Extracted records

□ □ □

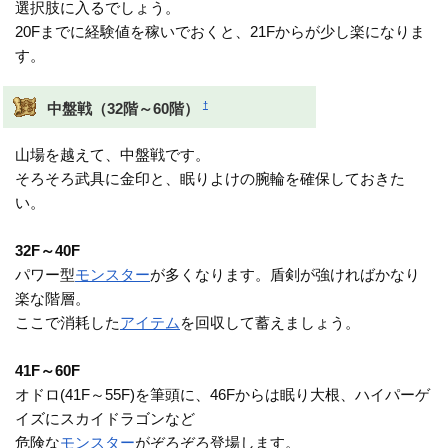
選択肢に入るでしょう。
20Fまでに経験値を稼いでおくと、21Fからが少し楽になりま
す。
†
中盤戦（32階～60階）
山場を越えて、中盤戦です。
そろそろ武具に金印と、眠りよけの腕輪を確保しておきた
い。
32F～40F
パワー型
モンスター
が多くなります。盾剣が強ければかなり
楽な階層。
ここで消耗した
アイテム
を回収して蓄えましょう。
41F～60F
オドロ(41F～55F)を筆頭に、46Fからは眠り大根、ハイパーゲ
イズにスカイドラゴンなど
危険な
モンスター
がぞろぞろ登場します。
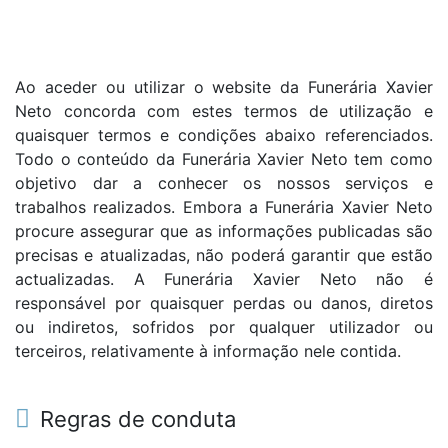
Ao aceder ou utilizar o website da Funerária Xavier
Neto concorda com estes termos de utilização e
quaisquer termos e condições abaixo referenciados.
Todo o conteúdo da Funerária Xavier Neto tem como
objetivo dar a conhecer os nossos serviços e
trabalhos realizados. Embora a Funerária Xavier Neto
procure assegurar que as informações publicadas são
precisas e atualizadas, não poderá garantir que estão
actualizadas. A Funerária Xavier Neto não é
responsável por quaisquer perdas ou danos, diretos
ou indiretos, sofridos por qualquer utilizador ou
terceiros, relativamente à informação nele contida.
Regras de conduta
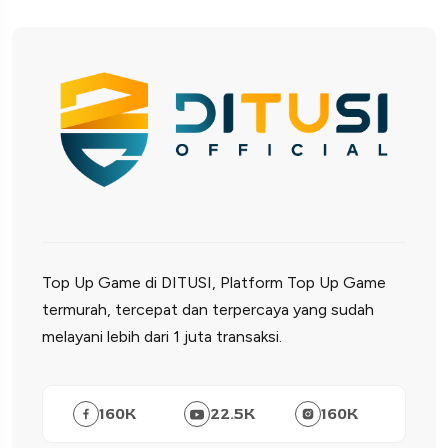
Top Up Game di DITUSI, Platform Top Up Game
termurah, tercepat dan terpercaya yang sudah
melayani lebih dari 1 juta transaksi.
160
K
22.5
K
160
K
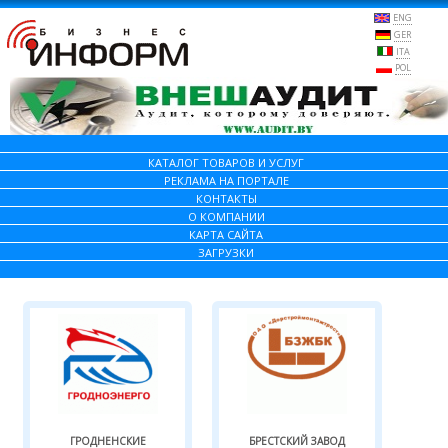
ENG
GER
ITA
POL
КАТАЛОГ ТОВАРОВ И УСЛУГ
РЕКЛАМА НА ПОРТАЛЕ
КОНТАКТЫ
О КОМПАНИИ
КАРТА САЙТА
ЗАГРУЗКИ
ГРОДНЕНСКИЕ
БРЕСТСКИЙ ЗАВОД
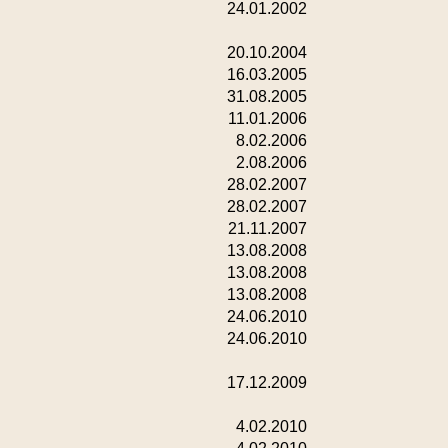
24.01.2002
20.10.2004
16.03.2005
31.08.2005
11.01.2006
8.02.2006
2.08.2006
28.02.2007
28.02.2007
21.11.2007
13.08.2008
13.08.2008
13.08.2008
24.06.2010
24.06.2010
17.12.2009
4.02.2010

□ □ □

= Work request =
If a line in the data holds the word "Neto", count it, then state the total alone.

= Written reply =
4